# What is a "fancy" betta?



## CoyDahlia (May 30, 2014)

Is that actually a term for something specific, or just an attention catching adjective?


----------



## Bikeridinguckgirl14 (Oct 22, 2013)

On aquabids it's just a way to get attention. Same with the words amazing and unique


----------



## CoyDahlia (May 30, 2014)

ok, that's what I was thinking, I just thought I'd seen someone say they'd gotten a "fancy" betta and it sounded like an actual thing.  Thanks!!


----------



## LittleBettaFish (Oct 2, 2010)

I usually see it coupled with marble bettas. Often ones with multiple colours seem to get labelled as fancy, although I have seen solid coloured fish described as such as well. 

I don't think it's an official term used to describe a particular colour or pattern, just one used to sell fish.

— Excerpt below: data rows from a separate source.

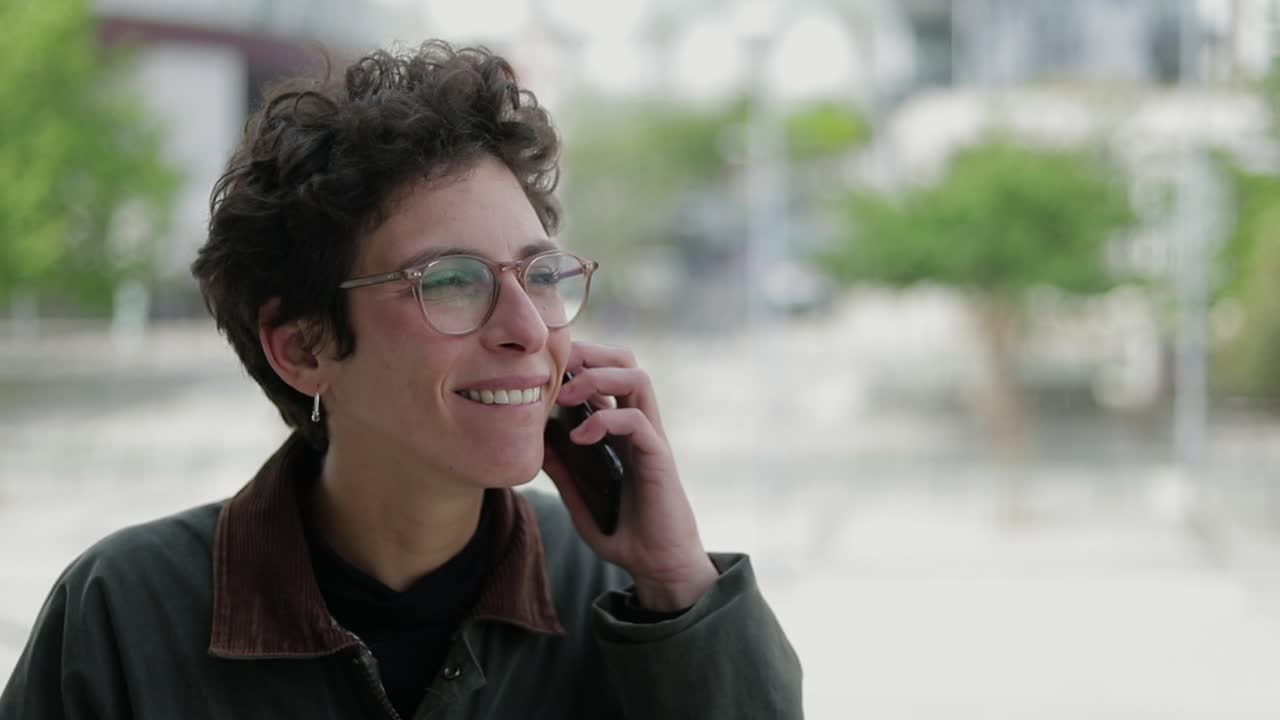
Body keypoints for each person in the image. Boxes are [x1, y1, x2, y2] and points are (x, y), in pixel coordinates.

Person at [0, 41, 802, 719]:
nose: (529, 329)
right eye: (451, 281)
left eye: (540, 273)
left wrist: (676, 582)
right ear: (303, 348)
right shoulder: (121, 616)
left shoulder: (624, 598)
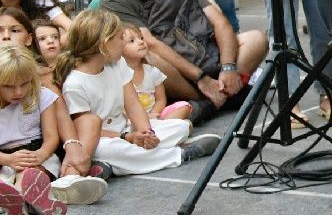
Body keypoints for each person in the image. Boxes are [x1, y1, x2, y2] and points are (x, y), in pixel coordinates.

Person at [97, 0, 269, 120]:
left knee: (256, 39)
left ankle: (217, 96)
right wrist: (200, 77)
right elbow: (150, 43)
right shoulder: (114, 0)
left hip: (208, 57)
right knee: (147, 57)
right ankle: (210, 99)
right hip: (177, 73)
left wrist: (228, 67)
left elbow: (220, 23)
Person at [56, 9, 215, 175]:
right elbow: (85, 132)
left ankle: (114, 166)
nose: (123, 43)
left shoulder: (118, 65)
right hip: (104, 140)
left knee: (180, 127)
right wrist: (126, 137)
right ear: (104, 44)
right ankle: (179, 154)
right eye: (120, 38)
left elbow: (133, 104)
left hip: (128, 130)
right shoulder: (75, 84)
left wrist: (147, 133)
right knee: (111, 150)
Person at [0, 44, 103, 215]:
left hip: (35, 151)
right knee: (8, 180)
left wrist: (41, 154)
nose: (18, 92)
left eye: (24, 84)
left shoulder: (42, 96)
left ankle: (20, 202)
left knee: (30, 174)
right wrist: (7, 159)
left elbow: (51, 137)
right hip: (3, 157)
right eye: (8, 86)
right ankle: (33, 203)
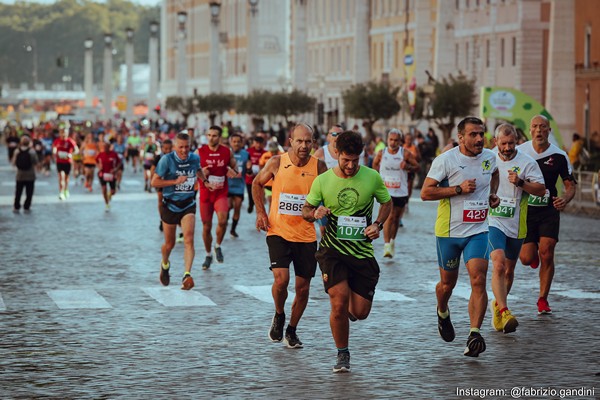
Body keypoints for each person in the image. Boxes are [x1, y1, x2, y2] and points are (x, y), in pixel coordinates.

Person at [302, 130, 392, 373]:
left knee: (360, 313)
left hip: (361, 253)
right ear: (336, 154)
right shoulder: (323, 181)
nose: (351, 165)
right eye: (345, 160)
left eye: (355, 160)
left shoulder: (372, 177)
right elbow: (306, 210)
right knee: (338, 303)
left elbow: (387, 203)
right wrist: (315, 213)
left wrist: (378, 225)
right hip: (332, 251)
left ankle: (350, 314)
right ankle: (342, 353)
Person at [421, 116, 500, 358]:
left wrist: (492, 194)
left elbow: (494, 174)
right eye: (473, 134)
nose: (479, 138)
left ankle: (474, 333)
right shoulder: (446, 160)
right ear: (461, 137)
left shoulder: (489, 157)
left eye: (482, 133)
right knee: (447, 285)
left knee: (479, 278)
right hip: (449, 233)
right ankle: (442, 310)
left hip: (477, 230)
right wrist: (458, 189)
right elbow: (425, 192)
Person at [253, 123, 328, 349]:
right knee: (281, 280)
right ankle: (279, 313)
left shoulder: (320, 167)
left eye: (308, 141)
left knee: (303, 288)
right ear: (291, 141)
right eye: (299, 141)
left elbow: (329, 196)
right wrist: (260, 212)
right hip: (278, 231)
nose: (304, 145)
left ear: (313, 143)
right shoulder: (277, 162)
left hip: (306, 236)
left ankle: (292, 330)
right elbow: (257, 183)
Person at [487, 124, 545, 334]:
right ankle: (504, 310)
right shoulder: (488, 158)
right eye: (504, 143)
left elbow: (541, 189)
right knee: (499, 265)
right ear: (496, 142)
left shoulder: (526, 162)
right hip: (493, 221)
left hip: (516, 223)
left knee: (509, 270)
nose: (508, 147)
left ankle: (497, 305)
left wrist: (521, 182)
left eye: (511, 143)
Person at [518, 115, 577, 314]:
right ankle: (532, 253)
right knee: (526, 258)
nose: (539, 130)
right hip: (526, 210)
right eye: (535, 126)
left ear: (549, 130)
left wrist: (565, 199)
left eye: (543, 127)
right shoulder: (520, 152)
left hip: (549, 209)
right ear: (530, 130)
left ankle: (543, 298)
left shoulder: (559, 156)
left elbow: (570, 185)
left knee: (548, 252)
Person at [151, 132, 213, 290]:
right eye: (181, 147)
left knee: (189, 239)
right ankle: (165, 264)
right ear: (174, 147)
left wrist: (204, 181)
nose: (184, 150)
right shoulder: (167, 160)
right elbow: (154, 181)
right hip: (170, 204)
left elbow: (197, 170)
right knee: (169, 244)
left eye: (187, 147)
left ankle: (187, 274)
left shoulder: (194, 158)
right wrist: (174, 181)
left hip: (188, 203)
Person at [372, 128, 419, 258]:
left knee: (397, 218)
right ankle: (386, 245)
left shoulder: (405, 154)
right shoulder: (382, 153)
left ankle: (392, 241)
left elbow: (417, 167)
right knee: (390, 216)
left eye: (396, 140)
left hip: (401, 191)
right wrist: (378, 178)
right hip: (386, 191)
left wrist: (408, 167)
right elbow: (374, 165)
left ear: (400, 141)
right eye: (391, 140)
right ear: (387, 140)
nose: (393, 143)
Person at [197, 126, 238, 270]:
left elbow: (234, 167)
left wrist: (233, 171)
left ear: (219, 137)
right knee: (206, 227)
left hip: (220, 192)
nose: (211, 138)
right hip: (206, 194)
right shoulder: (200, 152)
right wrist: (202, 173)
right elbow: (193, 171)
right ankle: (208, 254)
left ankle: (218, 246)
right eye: (208, 135)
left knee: (222, 220)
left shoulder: (226, 151)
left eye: (214, 135)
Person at [227, 133, 249, 238]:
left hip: (239, 186)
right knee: (228, 206)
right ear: (230, 142)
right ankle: (225, 218)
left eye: (238, 142)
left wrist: (249, 169)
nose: (236, 144)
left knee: (237, 207)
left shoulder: (245, 154)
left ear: (242, 143)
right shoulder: (226, 153)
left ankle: (233, 230)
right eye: (234, 141)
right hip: (227, 185)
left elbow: (249, 170)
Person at [12, 136, 39, 213]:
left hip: (20, 175)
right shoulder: (32, 152)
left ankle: (16, 205)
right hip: (30, 175)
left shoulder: (17, 151)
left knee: (18, 191)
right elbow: (36, 162)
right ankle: (27, 205)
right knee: (29, 192)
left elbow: (13, 162)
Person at [151, 139, 173, 231]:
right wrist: (153, 180)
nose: (167, 151)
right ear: (162, 148)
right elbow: (152, 169)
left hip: (172, 183)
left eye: (169, 149)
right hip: (161, 183)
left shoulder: (175, 157)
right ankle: (162, 219)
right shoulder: (158, 157)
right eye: (166, 149)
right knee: (160, 202)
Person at [53, 126, 78, 200]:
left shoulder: (70, 141)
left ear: (67, 133)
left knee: (66, 178)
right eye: (62, 132)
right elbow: (54, 148)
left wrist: (71, 154)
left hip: (67, 162)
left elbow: (76, 150)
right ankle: (61, 192)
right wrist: (55, 153)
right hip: (59, 161)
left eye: (65, 133)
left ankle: (66, 189)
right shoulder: (57, 141)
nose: (63, 134)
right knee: (61, 177)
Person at [96, 141, 122, 211]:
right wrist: (99, 167)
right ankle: (107, 204)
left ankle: (109, 195)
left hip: (111, 174)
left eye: (106, 147)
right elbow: (96, 161)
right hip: (103, 174)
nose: (104, 148)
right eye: (103, 147)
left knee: (113, 192)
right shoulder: (101, 154)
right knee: (104, 189)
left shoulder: (114, 154)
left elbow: (119, 163)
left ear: (109, 147)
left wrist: (115, 169)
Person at [245, 135, 266, 213]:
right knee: (250, 194)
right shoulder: (248, 151)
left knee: (259, 194)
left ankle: (259, 209)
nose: (258, 145)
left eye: (260, 143)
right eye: (256, 143)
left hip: (261, 178)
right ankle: (251, 204)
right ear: (253, 143)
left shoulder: (265, 153)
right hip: (249, 177)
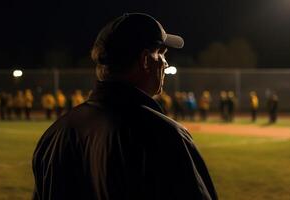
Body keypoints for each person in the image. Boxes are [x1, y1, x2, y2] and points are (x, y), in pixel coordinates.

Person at [32, 13, 218, 200]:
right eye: (161, 53)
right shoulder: (164, 135)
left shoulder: (54, 134)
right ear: (145, 60)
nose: (165, 62)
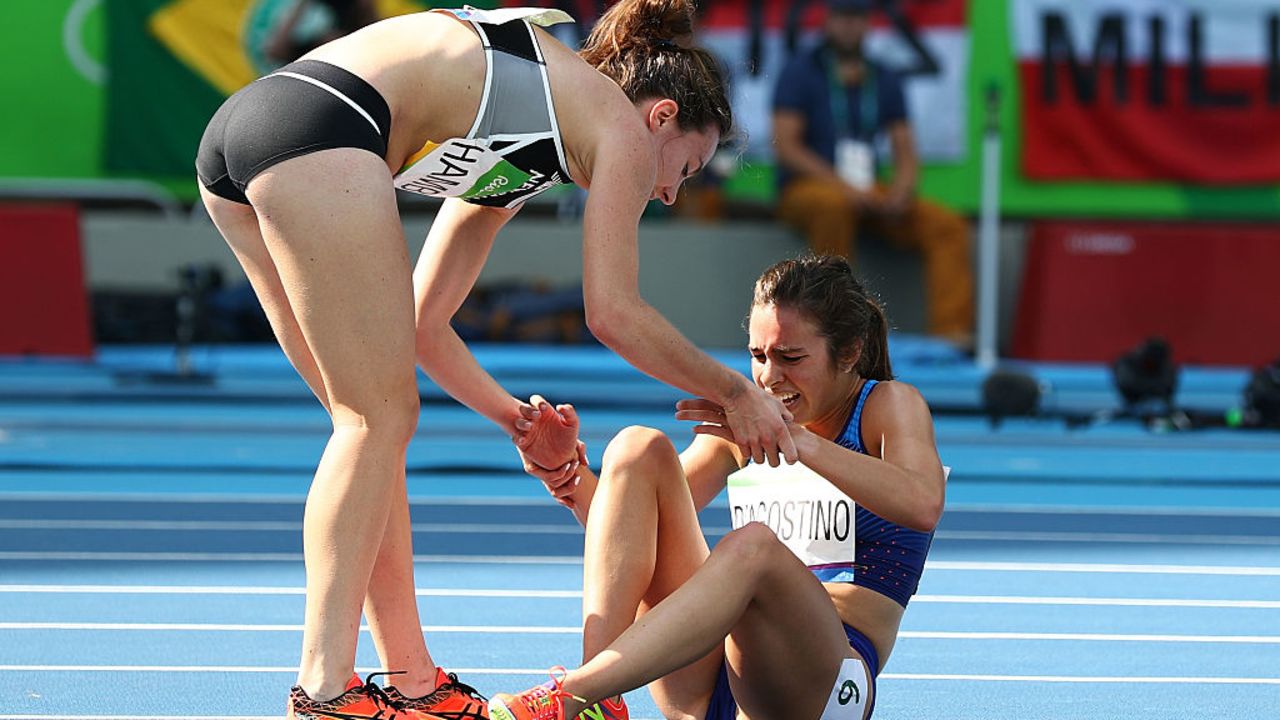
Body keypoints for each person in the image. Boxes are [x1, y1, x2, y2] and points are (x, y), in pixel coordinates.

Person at [194, 1, 797, 718]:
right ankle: (322, 688)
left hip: (245, 134)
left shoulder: (531, 140)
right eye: (686, 168)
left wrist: (516, 421)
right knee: (373, 423)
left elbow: (424, 322)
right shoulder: (617, 126)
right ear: (660, 117)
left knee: (366, 430)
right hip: (319, 123)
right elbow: (613, 314)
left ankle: (413, 682)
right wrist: (737, 392)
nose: (668, 193)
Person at [490, 254, 946, 720]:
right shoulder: (743, 432)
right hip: (716, 680)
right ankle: (597, 702)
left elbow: (923, 503)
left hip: (824, 684)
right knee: (636, 447)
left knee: (754, 547)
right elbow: (631, 535)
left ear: (848, 352)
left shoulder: (887, 405)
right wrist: (564, 474)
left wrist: (795, 441)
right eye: (758, 356)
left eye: (791, 358)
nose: (769, 379)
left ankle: (570, 695)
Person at [771, 0, 974, 347]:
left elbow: (905, 150)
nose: (850, 27)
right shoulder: (800, 71)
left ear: (868, 24)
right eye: (842, 18)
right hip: (810, 189)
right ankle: (835, 331)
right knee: (833, 207)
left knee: (946, 225)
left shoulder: (883, 75)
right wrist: (844, 187)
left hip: (867, 191)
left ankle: (950, 338)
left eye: (858, 19)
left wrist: (901, 191)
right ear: (828, 21)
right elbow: (787, 147)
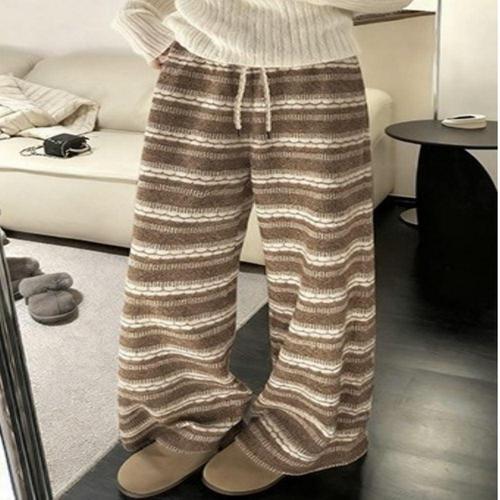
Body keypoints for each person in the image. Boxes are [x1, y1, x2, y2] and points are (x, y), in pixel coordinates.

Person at [111, 0, 412, 497]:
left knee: (323, 270)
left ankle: (306, 425)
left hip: (316, 76)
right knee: (170, 267)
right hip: (195, 71)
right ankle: (185, 416)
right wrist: (138, 19)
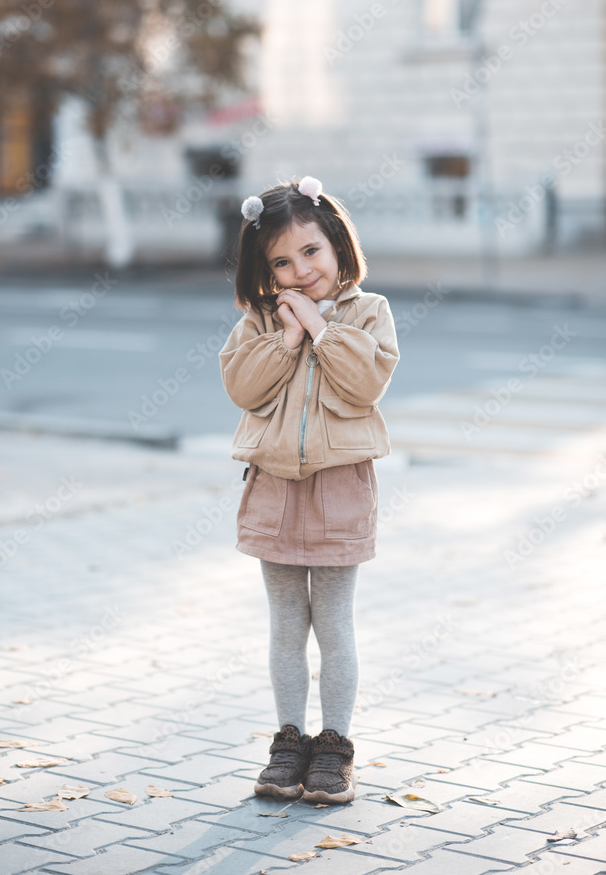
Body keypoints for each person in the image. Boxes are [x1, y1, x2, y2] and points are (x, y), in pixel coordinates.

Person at [218, 176, 399, 805]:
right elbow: (243, 388)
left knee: (335, 623)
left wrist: (320, 326)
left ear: (338, 245)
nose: (299, 271)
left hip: (340, 489)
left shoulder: (369, 311)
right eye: (281, 262)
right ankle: (289, 742)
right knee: (286, 622)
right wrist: (287, 336)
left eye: (311, 252)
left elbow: (365, 383)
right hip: (274, 488)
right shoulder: (260, 320)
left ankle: (335, 745)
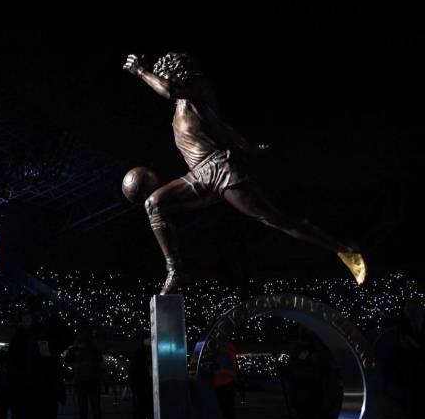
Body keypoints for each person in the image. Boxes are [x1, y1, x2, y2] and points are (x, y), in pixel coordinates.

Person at [121, 52, 367, 294]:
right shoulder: (182, 110)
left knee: (274, 219)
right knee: (155, 204)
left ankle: (343, 248)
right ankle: (176, 271)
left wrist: (141, 71)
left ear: (176, 73)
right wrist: (248, 147)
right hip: (198, 175)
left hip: (222, 170)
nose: (162, 80)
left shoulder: (198, 87)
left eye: (165, 75)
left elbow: (169, 90)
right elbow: (223, 129)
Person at [8, 302, 66, 419]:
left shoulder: (48, 335)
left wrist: (52, 317)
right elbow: (14, 362)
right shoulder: (21, 337)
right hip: (27, 396)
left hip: (45, 395)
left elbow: (66, 337)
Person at [67, 331, 103, 419]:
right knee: (95, 411)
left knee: (83, 411)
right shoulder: (94, 349)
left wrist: (71, 347)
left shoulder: (76, 350)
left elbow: (66, 358)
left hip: (82, 383)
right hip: (92, 383)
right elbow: (99, 362)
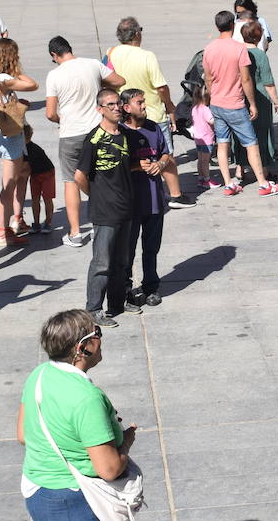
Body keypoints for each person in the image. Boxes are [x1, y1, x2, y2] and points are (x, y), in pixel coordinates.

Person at [19, 309, 135, 521]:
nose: (101, 339)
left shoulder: (39, 376)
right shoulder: (86, 398)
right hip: (76, 504)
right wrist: (125, 446)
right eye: (97, 332)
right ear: (83, 347)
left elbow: (23, 435)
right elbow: (109, 469)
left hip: (39, 494)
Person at [76, 88, 147, 328]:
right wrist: (95, 195)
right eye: (110, 105)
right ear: (100, 110)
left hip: (125, 207)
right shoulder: (93, 139)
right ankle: (93, 309)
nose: (116, 108)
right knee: (102, 262)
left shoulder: (125, 136)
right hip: (105, 211)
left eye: (118, 104)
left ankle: (116, 303)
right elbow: (79, 176)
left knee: (121, 261)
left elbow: (124, 167)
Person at [104, 17, 194, 207]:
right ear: (137, 33)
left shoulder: (110, 53)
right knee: (165, 154)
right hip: (150, 112)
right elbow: (161, 87)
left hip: (125, 114)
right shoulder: (146, 56)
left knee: (130, 155)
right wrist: (169, 106)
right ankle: (176, 195)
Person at [46, 36, 126, 247]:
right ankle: (108, 219)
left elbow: (50, 113)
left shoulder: (54, 75)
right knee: (102, 173)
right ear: (70, 49)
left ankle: (75, 232)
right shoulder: (92, 64)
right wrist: (99, 81)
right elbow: (120, 81)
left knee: (71, 181)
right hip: (96, 131)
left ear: (55, 55)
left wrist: (62, 119)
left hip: (70, 133)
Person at [202, 11, 278, 196]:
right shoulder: (238, 49)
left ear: (217, 27)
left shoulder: (209, 49)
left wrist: (211, 97)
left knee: (223, 144)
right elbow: (246, 79)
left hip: (217, 103)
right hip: (235, 104)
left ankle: (229, 183)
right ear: (233, 25)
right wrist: (252, 104)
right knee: (251, 143)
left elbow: (208, 78)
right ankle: (263, 184)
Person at [0, 38, 40, 246]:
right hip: (9, 134)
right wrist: (15, 70)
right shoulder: (4, 78)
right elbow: (33, 84)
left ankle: (13, 222)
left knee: (17, 176)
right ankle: (3, 231)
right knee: (9, 183)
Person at [118, 89, 171, 309]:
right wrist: (135, 166)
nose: (144, 105)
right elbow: (114, 167)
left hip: (154, 200)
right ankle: (126, 288)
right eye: (139, 102)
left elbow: (166, 153)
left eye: (143, 101)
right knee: (127, 249)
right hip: (130, 203)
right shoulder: (119, 132)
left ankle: (151, 287)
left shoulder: (154, 128)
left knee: (151, 247)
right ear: (126, 108)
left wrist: (160, 164)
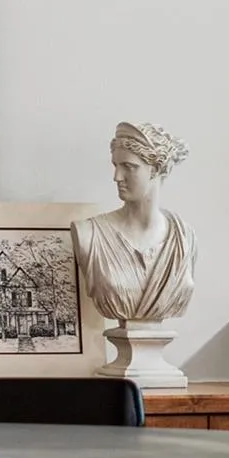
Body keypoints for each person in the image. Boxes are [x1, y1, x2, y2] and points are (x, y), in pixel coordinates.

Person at [71, 122, 197, 324]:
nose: (116, 177)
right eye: (115, 166)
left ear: (155, 169)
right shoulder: (89, 233)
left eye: (128, 167)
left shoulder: (184, 236)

Also I refer to normal Siamese Fighting Fish/Betta splendens as a 'fancy bettas' because I keep wilds and it's just how I differentiate between the two.


----------



## trilobite (May 18, 2011)

I define them marbles with 3 or more colours. Particularly if they are dragon marble


----------



## indjo (Jun 6, 2010)

It's a term used for 3 or more colors. Marbles, Koi, etc all go into "fancy". 
The word "fancy" in the betta world (to my understanding) means "not ordinary/plain" or "colorful" thus more and more color combos are called fancy. Often for commercial purposes, ordinary color combos (plain marbles, regular irid-red-white combinations, etc) are also called fancy.


----------



## Vergil (Nov 10, 2013)

Basically what indjo said but hereabouts it practically refers to anything that isn't a VT,CT,PK. Depending on the shop and how much more they wanna charge for the marbles/kois sometimes even HMs HMPKs get sorted as "fancy" here.


----------